Off-Road Disciplines: Spiritual Adventures of Missional Leaders

In the faithmaps discussion group, I recently asked one of our participants, Earl Creps - who is Associate Professor of Leadership and Spiritual Renewal at AGTS, to say a few worlds about his new book.

"My book is called Off-Road Disciplines: Spiritual Adventures of Missional Leaders. I wrote it really out of my own shortcomings, so the supply of raw material was ample. Over some years in ministry, and especially after being in relationship with a number of younger leaders I noticed a disturbing trend: almost everything that God was doing to shape my life seemed to be happening outside the "official" list of spiritual disciplines (at least as understood by a used-to-be-a-Lutheran Pentecostal like me). So I began pulling together some of my experiences an came up with 12 "off-road" disciplines, spiritually formative experiences that we encounter, well, off-road, complete with all the dust, bumps, and bruises that go with leaving the pavement. After the fact, these practices seemed to fall into 6 personal (e.g., reverse mentoring) and 6 organizational (e.g., passing the baton).

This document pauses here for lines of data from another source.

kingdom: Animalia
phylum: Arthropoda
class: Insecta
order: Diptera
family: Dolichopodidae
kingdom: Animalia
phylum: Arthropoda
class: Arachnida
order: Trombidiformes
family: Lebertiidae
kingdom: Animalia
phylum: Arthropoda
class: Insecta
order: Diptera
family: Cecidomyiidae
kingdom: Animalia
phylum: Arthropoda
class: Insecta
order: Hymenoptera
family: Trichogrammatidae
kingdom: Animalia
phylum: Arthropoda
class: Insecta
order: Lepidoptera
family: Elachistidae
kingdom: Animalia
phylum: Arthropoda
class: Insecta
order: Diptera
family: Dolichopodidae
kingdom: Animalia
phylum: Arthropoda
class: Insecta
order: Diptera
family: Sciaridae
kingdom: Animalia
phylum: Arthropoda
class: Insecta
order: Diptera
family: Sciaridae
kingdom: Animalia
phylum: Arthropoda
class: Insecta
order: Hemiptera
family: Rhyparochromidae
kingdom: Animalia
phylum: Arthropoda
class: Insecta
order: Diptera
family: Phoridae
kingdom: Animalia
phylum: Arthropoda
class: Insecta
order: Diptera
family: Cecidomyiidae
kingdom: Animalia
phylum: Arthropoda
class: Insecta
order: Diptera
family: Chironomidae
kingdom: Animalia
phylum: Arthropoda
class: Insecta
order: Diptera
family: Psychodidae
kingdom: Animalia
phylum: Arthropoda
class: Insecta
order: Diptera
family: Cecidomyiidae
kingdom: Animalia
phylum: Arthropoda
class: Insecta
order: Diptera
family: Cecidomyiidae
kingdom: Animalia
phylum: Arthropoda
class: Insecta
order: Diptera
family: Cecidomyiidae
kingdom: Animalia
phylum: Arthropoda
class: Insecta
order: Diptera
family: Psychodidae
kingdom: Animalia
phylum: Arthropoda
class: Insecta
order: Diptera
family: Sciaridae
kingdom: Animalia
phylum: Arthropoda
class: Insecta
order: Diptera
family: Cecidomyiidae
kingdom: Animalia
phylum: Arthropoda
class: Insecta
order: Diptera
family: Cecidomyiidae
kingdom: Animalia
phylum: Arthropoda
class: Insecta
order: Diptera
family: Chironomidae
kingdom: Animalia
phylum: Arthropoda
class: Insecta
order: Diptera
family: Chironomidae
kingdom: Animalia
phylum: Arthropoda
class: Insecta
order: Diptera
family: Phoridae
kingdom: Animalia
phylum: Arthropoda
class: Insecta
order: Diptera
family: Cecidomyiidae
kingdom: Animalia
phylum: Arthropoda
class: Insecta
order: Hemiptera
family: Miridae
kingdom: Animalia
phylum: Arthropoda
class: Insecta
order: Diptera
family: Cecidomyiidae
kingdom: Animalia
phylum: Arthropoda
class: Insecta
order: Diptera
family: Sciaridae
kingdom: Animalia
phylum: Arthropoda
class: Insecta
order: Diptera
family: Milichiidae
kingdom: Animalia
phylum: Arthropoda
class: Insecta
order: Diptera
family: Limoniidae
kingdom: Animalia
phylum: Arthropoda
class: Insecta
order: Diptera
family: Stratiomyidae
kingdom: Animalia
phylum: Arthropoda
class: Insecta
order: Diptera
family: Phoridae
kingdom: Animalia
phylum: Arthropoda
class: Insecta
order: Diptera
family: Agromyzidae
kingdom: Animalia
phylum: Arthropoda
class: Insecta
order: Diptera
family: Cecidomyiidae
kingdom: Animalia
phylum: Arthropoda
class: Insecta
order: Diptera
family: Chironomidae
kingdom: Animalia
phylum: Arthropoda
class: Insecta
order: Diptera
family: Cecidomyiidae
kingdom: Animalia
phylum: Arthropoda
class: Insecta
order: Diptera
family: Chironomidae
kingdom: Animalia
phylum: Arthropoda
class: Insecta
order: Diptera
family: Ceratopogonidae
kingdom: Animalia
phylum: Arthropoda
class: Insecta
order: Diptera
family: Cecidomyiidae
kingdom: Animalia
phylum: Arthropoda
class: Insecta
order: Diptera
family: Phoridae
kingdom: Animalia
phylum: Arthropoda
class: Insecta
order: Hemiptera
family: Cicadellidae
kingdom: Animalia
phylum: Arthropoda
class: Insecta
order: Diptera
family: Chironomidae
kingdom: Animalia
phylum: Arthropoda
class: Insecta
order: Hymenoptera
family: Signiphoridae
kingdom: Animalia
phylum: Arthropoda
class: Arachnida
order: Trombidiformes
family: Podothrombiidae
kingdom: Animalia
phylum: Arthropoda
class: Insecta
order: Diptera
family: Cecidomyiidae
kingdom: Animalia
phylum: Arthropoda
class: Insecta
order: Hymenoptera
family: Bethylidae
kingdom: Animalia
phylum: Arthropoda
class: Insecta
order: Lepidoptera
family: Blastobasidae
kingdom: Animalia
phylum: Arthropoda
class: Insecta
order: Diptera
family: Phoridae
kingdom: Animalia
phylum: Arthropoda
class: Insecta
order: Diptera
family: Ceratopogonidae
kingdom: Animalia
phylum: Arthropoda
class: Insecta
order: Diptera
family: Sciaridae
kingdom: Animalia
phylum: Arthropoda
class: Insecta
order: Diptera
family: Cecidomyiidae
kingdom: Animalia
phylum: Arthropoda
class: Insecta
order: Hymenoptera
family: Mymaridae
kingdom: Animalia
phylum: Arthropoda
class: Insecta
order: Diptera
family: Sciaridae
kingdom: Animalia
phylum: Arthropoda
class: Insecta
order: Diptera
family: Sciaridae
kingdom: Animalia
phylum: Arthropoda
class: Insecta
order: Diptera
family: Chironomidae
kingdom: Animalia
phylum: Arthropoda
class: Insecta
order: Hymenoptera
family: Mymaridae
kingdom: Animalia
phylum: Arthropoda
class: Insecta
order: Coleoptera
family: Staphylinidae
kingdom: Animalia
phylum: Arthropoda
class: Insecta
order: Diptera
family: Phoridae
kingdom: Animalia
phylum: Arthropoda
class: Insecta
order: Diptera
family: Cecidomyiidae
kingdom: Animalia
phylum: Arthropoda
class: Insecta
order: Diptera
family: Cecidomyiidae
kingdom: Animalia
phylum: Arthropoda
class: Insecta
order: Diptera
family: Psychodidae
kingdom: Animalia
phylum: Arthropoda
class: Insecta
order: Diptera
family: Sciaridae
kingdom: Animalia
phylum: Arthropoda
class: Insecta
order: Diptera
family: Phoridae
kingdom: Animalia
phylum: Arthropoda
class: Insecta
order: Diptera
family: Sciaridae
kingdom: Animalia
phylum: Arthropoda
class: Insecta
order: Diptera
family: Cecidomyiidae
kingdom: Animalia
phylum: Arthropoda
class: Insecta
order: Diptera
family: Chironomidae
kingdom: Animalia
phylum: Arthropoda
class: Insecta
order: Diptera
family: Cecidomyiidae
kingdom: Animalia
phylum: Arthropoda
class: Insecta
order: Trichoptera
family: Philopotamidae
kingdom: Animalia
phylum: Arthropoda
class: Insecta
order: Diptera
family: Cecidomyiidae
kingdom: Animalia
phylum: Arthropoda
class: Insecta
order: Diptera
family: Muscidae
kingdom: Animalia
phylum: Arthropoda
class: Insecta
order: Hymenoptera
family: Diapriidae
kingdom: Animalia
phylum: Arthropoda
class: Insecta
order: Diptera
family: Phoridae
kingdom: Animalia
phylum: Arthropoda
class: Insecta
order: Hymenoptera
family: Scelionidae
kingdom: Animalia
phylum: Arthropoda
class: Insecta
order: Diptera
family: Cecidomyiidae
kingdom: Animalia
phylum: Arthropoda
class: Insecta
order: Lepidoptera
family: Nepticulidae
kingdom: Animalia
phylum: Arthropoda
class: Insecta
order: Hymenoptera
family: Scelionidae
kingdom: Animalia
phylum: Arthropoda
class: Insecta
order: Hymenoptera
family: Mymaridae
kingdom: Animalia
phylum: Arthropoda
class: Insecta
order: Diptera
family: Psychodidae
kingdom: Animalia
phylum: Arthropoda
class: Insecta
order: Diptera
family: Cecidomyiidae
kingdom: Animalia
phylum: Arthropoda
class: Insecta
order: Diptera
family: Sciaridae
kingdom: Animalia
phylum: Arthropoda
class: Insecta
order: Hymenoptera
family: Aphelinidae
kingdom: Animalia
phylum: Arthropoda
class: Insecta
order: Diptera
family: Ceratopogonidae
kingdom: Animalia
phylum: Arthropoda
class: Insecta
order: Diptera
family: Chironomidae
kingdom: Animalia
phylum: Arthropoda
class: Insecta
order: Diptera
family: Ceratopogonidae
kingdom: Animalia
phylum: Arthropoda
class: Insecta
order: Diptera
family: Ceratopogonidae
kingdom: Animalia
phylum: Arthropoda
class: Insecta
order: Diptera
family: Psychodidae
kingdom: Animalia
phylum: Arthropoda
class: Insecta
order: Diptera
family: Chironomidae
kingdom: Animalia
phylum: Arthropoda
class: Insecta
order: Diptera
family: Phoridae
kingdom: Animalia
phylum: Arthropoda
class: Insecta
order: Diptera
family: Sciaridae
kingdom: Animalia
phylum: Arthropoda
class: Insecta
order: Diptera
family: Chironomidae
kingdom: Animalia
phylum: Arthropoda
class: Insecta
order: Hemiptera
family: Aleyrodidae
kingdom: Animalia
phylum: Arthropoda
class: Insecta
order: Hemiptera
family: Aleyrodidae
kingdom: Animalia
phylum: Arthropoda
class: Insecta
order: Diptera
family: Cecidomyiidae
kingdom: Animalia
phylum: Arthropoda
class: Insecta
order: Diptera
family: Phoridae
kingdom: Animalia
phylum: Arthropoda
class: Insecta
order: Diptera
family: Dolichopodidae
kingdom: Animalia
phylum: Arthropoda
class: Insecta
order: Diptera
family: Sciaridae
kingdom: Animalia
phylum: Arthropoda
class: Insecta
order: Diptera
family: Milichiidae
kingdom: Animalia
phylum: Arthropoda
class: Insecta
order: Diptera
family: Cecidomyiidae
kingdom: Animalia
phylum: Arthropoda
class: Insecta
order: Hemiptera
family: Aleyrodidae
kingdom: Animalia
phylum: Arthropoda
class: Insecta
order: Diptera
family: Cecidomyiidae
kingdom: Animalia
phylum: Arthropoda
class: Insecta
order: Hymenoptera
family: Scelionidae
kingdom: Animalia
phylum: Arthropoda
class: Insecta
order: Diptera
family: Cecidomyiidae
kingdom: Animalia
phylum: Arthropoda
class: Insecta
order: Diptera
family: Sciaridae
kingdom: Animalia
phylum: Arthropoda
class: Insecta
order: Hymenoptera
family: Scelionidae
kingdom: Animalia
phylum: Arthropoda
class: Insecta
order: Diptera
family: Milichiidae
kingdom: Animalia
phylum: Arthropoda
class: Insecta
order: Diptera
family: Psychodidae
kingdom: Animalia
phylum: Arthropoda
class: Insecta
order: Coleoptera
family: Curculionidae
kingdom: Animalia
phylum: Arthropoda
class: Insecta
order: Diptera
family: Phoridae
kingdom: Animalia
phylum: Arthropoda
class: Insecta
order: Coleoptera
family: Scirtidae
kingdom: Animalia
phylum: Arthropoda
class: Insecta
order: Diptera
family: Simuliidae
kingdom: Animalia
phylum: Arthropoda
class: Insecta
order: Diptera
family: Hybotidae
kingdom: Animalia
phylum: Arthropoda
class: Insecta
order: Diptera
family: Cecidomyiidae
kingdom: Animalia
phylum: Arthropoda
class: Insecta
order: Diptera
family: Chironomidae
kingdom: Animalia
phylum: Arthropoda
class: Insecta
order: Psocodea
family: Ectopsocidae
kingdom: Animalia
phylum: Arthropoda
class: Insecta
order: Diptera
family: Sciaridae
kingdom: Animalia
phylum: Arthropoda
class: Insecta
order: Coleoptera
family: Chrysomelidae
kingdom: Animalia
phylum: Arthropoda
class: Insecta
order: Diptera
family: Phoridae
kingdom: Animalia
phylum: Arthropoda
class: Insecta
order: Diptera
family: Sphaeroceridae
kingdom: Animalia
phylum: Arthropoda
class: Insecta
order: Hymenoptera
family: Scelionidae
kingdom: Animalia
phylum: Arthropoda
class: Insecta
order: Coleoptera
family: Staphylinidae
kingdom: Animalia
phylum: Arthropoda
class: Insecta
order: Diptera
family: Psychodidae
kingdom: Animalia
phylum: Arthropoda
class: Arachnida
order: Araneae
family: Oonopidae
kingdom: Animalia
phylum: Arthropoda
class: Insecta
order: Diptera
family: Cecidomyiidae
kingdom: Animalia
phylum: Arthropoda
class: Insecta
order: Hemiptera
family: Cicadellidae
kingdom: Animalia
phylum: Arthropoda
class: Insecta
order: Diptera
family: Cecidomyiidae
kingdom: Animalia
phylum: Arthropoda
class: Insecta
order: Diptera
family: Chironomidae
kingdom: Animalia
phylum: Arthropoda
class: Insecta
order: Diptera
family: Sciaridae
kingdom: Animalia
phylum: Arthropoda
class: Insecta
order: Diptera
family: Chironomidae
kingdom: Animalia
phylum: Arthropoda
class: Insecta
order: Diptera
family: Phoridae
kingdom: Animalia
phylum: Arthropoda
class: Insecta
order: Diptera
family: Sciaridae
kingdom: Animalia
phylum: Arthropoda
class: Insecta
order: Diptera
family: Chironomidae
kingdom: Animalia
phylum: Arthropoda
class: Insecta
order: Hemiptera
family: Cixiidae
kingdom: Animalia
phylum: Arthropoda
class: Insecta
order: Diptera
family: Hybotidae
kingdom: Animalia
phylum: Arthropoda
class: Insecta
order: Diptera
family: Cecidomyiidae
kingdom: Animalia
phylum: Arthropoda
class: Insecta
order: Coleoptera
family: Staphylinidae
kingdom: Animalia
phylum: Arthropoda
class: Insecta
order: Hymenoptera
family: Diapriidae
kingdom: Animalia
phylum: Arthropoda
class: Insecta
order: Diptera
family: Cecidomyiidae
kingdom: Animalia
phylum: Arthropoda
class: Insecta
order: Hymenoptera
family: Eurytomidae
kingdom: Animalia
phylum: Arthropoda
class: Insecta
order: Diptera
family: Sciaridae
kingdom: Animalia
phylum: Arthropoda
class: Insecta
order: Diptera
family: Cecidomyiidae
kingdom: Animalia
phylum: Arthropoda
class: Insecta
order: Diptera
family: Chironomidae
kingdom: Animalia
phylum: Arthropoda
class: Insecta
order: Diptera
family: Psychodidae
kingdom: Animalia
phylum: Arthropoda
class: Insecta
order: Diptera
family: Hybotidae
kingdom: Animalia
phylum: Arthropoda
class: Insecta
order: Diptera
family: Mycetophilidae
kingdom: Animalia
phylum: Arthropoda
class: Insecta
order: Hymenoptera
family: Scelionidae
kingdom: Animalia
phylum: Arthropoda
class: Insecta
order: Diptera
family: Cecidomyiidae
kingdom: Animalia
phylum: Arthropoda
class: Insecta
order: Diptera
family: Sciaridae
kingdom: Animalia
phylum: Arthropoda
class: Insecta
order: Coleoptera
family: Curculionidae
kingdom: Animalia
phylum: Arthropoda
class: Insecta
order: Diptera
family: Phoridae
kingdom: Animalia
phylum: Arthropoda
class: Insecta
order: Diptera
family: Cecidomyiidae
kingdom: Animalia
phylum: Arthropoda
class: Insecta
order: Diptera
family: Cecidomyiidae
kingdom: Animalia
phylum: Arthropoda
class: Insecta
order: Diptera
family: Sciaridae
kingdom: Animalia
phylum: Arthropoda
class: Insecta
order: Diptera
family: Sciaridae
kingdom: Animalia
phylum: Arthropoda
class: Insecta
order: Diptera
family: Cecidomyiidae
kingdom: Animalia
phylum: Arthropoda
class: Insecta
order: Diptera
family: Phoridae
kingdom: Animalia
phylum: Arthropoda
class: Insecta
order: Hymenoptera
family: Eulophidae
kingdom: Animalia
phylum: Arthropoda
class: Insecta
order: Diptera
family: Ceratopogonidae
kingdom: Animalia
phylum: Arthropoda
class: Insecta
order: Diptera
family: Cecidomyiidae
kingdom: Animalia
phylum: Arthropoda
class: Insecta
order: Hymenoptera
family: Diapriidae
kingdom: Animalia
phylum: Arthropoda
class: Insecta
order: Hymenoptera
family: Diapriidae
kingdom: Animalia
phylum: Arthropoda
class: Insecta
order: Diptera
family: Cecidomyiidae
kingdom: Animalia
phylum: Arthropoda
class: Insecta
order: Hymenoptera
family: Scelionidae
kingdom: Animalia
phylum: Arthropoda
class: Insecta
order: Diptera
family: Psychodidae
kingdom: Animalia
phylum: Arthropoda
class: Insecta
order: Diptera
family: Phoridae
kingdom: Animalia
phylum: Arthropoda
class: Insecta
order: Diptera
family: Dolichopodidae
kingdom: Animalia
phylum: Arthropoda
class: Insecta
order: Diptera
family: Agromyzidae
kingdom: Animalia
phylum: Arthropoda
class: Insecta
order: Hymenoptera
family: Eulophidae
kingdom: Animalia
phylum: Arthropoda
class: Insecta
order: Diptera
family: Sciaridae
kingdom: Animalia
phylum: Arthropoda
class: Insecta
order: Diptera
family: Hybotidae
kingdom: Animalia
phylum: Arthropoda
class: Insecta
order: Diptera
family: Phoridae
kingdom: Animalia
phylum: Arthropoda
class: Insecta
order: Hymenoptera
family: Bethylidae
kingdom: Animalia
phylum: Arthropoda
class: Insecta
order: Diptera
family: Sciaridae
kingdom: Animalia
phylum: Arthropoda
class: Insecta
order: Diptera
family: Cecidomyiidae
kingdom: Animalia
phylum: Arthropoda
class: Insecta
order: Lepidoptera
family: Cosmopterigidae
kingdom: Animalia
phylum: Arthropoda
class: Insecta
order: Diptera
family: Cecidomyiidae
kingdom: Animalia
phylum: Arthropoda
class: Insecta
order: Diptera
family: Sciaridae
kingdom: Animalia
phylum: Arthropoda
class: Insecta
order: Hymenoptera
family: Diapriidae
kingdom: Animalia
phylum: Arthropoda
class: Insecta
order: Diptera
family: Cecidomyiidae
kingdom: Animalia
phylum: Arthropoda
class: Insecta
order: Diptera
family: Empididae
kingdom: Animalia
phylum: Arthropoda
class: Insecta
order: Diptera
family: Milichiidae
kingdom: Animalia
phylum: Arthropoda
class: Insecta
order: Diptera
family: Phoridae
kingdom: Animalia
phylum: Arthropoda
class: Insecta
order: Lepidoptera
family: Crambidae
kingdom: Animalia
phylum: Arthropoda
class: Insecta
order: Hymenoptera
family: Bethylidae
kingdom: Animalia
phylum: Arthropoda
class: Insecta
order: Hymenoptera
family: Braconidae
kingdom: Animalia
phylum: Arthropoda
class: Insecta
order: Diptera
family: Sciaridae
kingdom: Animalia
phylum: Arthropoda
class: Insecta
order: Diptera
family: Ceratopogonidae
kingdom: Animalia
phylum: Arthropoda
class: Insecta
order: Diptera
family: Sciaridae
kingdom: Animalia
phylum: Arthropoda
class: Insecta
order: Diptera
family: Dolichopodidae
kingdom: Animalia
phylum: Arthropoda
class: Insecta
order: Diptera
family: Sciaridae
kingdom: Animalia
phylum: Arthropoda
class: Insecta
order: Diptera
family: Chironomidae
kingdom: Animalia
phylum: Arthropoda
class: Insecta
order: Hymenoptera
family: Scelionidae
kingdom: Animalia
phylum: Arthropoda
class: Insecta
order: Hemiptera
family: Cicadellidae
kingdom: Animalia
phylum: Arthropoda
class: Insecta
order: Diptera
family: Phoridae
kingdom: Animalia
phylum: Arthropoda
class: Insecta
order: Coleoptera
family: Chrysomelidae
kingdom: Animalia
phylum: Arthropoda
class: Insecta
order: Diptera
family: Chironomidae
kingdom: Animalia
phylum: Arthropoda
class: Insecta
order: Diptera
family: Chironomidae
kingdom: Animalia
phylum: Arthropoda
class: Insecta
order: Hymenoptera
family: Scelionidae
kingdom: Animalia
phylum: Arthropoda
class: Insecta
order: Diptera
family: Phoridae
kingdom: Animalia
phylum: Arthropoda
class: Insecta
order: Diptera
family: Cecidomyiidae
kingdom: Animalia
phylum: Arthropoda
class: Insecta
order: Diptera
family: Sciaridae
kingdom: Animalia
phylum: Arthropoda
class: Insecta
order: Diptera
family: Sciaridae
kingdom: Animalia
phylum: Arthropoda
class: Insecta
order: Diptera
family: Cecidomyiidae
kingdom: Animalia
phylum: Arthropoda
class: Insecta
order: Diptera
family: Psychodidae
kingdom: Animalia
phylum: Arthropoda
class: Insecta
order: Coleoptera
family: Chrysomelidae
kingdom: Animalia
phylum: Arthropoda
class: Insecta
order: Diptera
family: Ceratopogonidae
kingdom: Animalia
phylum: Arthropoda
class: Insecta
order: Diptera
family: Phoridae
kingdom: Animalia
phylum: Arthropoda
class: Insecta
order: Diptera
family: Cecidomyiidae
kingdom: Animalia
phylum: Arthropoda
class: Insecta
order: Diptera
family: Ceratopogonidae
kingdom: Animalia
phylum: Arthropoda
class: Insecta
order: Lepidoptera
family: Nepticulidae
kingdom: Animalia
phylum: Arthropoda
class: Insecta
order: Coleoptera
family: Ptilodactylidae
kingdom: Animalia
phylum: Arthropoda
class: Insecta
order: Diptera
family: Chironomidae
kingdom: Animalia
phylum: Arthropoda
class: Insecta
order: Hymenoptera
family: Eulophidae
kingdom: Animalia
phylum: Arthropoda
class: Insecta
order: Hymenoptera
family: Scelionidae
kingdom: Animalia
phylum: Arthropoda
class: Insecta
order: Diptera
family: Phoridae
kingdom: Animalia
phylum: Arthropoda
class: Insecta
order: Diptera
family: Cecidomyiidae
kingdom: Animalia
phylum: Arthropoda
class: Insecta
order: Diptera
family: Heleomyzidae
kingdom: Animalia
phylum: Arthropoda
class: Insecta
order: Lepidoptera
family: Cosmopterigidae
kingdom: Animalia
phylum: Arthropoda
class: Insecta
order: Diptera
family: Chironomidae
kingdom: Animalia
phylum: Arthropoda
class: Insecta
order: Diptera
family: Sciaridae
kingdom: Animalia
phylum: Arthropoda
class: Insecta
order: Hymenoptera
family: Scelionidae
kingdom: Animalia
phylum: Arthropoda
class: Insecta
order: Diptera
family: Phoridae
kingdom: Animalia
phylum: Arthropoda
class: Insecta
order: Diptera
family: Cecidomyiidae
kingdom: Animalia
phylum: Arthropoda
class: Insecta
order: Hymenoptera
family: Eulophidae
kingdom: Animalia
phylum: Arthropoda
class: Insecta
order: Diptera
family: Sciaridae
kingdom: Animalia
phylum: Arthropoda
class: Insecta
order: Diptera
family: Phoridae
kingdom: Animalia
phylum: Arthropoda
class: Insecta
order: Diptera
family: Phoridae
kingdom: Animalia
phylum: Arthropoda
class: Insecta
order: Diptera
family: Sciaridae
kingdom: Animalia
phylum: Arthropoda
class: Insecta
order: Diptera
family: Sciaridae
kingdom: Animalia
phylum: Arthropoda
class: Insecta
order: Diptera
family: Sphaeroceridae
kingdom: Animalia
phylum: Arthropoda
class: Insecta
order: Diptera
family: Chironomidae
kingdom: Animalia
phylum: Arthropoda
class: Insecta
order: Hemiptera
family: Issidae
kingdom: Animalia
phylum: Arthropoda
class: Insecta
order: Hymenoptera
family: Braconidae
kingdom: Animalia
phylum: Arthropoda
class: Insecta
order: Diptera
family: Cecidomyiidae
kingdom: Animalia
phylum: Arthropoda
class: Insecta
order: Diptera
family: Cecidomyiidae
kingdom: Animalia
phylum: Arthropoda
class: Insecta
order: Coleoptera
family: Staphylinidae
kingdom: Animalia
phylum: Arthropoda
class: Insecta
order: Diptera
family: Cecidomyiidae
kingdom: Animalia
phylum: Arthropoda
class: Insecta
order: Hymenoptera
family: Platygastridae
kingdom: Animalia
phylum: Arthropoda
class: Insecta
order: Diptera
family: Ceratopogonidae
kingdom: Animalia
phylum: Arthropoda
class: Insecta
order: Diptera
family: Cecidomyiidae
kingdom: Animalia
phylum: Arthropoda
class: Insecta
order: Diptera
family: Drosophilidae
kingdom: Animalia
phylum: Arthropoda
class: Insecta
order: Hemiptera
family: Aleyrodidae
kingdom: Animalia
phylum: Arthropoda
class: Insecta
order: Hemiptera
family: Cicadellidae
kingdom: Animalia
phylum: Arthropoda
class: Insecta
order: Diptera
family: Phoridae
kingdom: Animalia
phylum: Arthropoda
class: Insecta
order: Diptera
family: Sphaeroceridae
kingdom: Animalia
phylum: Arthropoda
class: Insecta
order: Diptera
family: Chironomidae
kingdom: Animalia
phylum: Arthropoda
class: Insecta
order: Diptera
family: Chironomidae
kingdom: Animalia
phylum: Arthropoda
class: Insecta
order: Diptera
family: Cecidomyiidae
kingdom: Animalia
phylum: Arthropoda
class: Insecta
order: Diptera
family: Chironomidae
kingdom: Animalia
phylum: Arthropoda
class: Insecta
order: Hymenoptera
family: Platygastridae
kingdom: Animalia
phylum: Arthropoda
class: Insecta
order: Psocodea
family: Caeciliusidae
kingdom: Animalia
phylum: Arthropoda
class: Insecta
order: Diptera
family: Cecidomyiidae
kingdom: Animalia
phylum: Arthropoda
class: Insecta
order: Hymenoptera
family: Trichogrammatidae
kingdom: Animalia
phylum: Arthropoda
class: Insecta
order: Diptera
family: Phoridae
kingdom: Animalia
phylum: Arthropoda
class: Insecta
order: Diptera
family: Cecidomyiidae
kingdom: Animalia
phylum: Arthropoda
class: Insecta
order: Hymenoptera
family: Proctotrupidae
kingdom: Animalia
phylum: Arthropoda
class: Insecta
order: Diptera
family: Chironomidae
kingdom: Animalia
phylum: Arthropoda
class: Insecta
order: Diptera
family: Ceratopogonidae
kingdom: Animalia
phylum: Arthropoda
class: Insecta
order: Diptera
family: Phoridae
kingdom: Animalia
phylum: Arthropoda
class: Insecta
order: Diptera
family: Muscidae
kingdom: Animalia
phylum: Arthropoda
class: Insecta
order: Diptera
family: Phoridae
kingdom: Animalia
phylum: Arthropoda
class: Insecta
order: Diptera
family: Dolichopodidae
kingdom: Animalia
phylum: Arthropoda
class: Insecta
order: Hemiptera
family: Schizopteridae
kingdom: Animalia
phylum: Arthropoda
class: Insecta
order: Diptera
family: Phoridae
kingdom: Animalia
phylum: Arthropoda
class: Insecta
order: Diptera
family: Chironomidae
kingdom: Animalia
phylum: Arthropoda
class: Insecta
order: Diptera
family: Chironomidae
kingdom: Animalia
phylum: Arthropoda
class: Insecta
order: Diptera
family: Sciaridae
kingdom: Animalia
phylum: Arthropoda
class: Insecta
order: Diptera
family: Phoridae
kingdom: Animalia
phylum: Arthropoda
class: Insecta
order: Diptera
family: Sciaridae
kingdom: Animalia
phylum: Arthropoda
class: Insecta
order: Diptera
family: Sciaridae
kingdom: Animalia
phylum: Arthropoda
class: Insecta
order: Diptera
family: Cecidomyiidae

I talked about some of these ideas at a conference in California last year. The talk went so badly that about 1/2 the audience left before it was over, but one of the people who stayed was an editor for Jossey-Bass. So J-B and Leadership Network have partnered to publish the book."


Len Sweet:

“This is one of the most exciting books I have read in years. It shifts our focus from doing church to being church, and promises to be a standard reference in all future discussions of missional leadership.”

Todd Hunter:

“If you are trying to figure out what is going on in contemporary culture you’ve got to read Off-road Disciplines. Creps not only knows what is going on today, he teaches us how to engage today’s people as well. The chapter on “reverse mentoring” is worth the price of the book. No one can be effective in ministry today without the skills and attitudes associated with listening and conversation. Off-Road Disciplines gives us the map and points us in the right direction.”

Ed Stetzer:

“Earl Creps has written a deeply personal and challenging book--one that caused me to think about my own spiritual journey. Too many of us have made spiritual formation a series of activities and programs; Earl takes us off the map of common practice and into the places where the Spirit is at work. It reminds us that true spiritual formation pervades our lives and the ministries we serve, providing a helpful balance of being

and doing. It will be a great encouragement to all who read it.”


JSV said...

gotta hand it to a guy who writes a book after 1/2 his audience leaves!

Confidence or arrogance?

Stephen said...

humility. i've known ed for years; great guy.